Each and every one of my precious kids along with their special friends have also been treasures beyond expectation with each expressing their own individual capacities to love, serve and bare patience through difficult and trying circumstances!
Also, my Mother and her husband who traveled half the countryside to be here physically on-sight and offer their love and support during the surgery, but have just always, without fail, been available to lean on 24/7, around the clock.
And on and on the list goes with just so many great people all of whom have shown me in so many ways the power and blessing of relationship and community and the dramatic impact that this can have on a persons life and how fortunate I am to be among such a strong representation of this effect. I cannot say enough to be complete in my gratitude.

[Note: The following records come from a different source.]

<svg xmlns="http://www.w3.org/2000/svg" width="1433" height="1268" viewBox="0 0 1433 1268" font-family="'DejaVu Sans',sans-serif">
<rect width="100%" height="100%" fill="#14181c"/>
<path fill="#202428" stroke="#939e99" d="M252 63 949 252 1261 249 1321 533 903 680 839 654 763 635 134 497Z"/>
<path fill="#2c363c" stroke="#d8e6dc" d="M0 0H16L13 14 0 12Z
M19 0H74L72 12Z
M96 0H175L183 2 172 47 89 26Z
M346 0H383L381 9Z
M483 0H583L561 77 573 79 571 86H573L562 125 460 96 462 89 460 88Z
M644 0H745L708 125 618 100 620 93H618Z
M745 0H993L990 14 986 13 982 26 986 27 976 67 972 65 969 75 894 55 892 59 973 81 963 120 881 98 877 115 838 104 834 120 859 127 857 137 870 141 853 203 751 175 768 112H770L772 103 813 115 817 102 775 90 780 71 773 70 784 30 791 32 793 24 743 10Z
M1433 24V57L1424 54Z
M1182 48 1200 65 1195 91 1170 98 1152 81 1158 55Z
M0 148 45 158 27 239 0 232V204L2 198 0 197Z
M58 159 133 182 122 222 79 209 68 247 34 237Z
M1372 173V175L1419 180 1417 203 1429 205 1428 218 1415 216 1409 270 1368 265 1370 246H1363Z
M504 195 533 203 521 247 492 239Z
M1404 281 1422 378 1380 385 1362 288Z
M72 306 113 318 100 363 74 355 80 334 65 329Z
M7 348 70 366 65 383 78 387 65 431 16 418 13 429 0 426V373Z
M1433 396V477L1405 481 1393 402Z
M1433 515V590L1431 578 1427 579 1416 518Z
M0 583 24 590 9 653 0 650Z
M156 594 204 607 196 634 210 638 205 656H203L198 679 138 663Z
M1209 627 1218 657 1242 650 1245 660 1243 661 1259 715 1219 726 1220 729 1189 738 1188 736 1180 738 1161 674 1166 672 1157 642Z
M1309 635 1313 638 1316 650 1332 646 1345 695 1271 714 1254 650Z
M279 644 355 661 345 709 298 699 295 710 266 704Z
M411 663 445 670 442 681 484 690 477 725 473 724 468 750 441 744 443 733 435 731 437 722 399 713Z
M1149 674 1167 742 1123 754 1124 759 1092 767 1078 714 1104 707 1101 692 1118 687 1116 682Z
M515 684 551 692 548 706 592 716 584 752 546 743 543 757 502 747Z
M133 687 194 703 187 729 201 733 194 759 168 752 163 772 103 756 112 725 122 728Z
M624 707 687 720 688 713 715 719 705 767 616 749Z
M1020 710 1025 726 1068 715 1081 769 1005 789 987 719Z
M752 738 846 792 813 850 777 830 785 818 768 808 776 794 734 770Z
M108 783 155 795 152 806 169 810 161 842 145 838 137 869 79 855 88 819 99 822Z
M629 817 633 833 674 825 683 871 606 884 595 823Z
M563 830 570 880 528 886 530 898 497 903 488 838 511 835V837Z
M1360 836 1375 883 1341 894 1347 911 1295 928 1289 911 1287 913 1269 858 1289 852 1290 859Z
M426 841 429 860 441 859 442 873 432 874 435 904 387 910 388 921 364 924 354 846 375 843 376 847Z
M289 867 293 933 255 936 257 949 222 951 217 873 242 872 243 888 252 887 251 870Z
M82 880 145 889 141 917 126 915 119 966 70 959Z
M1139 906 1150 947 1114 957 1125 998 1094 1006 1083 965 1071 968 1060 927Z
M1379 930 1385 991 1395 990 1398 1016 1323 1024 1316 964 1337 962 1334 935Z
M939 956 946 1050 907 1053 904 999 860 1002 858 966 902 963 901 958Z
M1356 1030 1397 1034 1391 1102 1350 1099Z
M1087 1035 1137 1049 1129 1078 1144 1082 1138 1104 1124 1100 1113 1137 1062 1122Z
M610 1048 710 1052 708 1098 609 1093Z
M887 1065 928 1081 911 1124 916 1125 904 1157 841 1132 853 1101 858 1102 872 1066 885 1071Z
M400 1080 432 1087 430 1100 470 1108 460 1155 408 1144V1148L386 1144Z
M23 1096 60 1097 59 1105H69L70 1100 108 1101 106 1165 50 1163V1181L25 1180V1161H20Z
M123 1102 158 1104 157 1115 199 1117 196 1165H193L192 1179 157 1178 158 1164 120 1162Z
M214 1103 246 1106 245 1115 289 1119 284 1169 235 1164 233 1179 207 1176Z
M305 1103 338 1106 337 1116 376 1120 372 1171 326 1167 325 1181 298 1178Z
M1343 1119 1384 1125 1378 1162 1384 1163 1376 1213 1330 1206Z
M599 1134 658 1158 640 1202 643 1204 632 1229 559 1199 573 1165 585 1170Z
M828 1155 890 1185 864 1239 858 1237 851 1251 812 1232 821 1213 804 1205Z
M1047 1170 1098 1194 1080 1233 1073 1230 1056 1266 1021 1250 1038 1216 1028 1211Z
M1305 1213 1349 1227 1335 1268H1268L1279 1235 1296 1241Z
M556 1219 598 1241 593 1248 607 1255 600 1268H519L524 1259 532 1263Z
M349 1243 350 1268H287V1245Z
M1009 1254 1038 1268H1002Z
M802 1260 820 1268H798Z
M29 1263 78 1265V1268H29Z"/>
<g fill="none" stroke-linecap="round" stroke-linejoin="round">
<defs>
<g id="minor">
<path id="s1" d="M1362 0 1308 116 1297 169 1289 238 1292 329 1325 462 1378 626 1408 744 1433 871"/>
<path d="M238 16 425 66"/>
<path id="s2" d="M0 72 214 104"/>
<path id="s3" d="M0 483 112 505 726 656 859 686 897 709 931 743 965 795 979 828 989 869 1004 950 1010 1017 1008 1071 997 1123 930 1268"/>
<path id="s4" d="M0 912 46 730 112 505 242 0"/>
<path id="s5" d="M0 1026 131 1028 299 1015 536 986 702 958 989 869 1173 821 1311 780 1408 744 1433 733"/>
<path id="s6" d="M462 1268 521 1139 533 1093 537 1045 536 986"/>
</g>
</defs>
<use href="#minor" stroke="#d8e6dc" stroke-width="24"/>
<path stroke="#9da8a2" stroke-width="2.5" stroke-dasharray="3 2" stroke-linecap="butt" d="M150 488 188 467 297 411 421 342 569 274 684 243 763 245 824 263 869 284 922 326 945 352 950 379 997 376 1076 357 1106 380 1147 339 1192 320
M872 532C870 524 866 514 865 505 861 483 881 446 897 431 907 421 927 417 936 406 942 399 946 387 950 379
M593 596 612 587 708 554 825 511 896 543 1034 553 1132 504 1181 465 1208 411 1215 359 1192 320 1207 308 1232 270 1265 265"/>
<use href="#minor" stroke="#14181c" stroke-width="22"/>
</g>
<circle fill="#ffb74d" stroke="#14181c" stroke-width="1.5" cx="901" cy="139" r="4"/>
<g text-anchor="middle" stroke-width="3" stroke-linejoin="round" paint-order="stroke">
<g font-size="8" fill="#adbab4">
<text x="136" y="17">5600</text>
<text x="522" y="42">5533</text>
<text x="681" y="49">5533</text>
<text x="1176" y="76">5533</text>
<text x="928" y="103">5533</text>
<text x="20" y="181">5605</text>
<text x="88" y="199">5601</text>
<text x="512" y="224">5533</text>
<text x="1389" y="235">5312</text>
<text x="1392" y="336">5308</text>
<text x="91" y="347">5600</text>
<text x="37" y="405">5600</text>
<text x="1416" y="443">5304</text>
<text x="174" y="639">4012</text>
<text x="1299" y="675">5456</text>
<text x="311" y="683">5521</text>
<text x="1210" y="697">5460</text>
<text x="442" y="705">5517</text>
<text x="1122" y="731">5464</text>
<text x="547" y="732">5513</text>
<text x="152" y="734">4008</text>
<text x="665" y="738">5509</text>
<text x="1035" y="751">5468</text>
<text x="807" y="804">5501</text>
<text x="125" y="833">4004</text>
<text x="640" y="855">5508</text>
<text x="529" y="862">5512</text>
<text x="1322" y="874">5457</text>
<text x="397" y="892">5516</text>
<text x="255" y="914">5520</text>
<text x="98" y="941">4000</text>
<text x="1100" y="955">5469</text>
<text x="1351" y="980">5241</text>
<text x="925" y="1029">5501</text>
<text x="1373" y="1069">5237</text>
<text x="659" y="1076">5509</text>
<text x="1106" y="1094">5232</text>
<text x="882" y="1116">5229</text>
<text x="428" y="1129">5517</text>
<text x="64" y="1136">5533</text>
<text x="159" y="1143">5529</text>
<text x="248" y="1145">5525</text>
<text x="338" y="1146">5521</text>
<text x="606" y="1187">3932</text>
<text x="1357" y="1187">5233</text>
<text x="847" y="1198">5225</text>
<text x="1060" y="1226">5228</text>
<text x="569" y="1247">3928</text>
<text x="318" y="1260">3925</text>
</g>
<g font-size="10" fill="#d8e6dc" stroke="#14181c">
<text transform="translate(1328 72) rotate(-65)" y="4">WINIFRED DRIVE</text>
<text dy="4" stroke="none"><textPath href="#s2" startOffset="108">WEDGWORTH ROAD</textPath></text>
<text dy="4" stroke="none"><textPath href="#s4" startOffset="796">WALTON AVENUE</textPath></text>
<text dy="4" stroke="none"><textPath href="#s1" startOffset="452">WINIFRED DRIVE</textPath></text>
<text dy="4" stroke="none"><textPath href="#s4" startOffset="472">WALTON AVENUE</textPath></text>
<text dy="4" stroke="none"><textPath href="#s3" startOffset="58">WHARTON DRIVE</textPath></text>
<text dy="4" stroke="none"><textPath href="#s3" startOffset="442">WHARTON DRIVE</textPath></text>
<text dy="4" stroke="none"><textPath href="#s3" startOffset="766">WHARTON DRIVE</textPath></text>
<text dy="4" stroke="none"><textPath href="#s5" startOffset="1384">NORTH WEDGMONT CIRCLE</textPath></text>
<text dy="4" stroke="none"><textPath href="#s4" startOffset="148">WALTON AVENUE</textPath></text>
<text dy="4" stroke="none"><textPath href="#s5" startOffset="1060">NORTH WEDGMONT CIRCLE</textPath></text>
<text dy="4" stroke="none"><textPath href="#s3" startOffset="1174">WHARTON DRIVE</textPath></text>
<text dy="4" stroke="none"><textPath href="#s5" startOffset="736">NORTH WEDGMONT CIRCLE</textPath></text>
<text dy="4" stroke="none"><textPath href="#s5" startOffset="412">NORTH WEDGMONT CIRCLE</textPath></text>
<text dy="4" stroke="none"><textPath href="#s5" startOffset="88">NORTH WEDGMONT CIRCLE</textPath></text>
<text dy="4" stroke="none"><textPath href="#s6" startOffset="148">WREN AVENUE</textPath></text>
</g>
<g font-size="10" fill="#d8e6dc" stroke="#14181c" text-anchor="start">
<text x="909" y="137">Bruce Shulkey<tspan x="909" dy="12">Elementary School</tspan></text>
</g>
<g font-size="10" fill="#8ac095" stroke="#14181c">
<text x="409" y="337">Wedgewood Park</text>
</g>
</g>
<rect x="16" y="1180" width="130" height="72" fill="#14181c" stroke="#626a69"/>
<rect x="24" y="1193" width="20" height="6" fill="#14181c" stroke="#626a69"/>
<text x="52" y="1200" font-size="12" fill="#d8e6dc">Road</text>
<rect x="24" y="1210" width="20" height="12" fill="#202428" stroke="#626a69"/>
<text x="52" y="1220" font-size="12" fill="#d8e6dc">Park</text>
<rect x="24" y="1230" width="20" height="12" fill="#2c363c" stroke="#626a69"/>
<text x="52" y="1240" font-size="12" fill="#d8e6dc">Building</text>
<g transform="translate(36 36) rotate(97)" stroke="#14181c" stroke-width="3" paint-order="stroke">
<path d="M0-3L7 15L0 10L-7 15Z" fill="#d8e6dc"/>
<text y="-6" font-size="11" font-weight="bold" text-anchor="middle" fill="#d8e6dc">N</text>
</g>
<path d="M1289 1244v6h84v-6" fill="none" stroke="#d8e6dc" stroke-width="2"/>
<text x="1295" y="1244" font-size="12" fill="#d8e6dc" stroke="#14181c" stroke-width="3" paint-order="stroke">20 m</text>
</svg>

This is as much as I can share to this point as to the place that I have come since my previous post. And as I have said before, it is my hope that the information I share within these articles might help to inspire strength, courage, hope, perhaps some information for anyone who might be suffering from this crazy disease or perhaps someone who knows someone that is caught in the vicious grips of Cushings. I don't think that I have ever said it before now, but I would love to hear from anyone that might have a story or can relate or just anything that you feel urged to share here. I firmly believe that there is a greater potential for effectiveness and intelligence with the convergence of shared thoughts and experiences.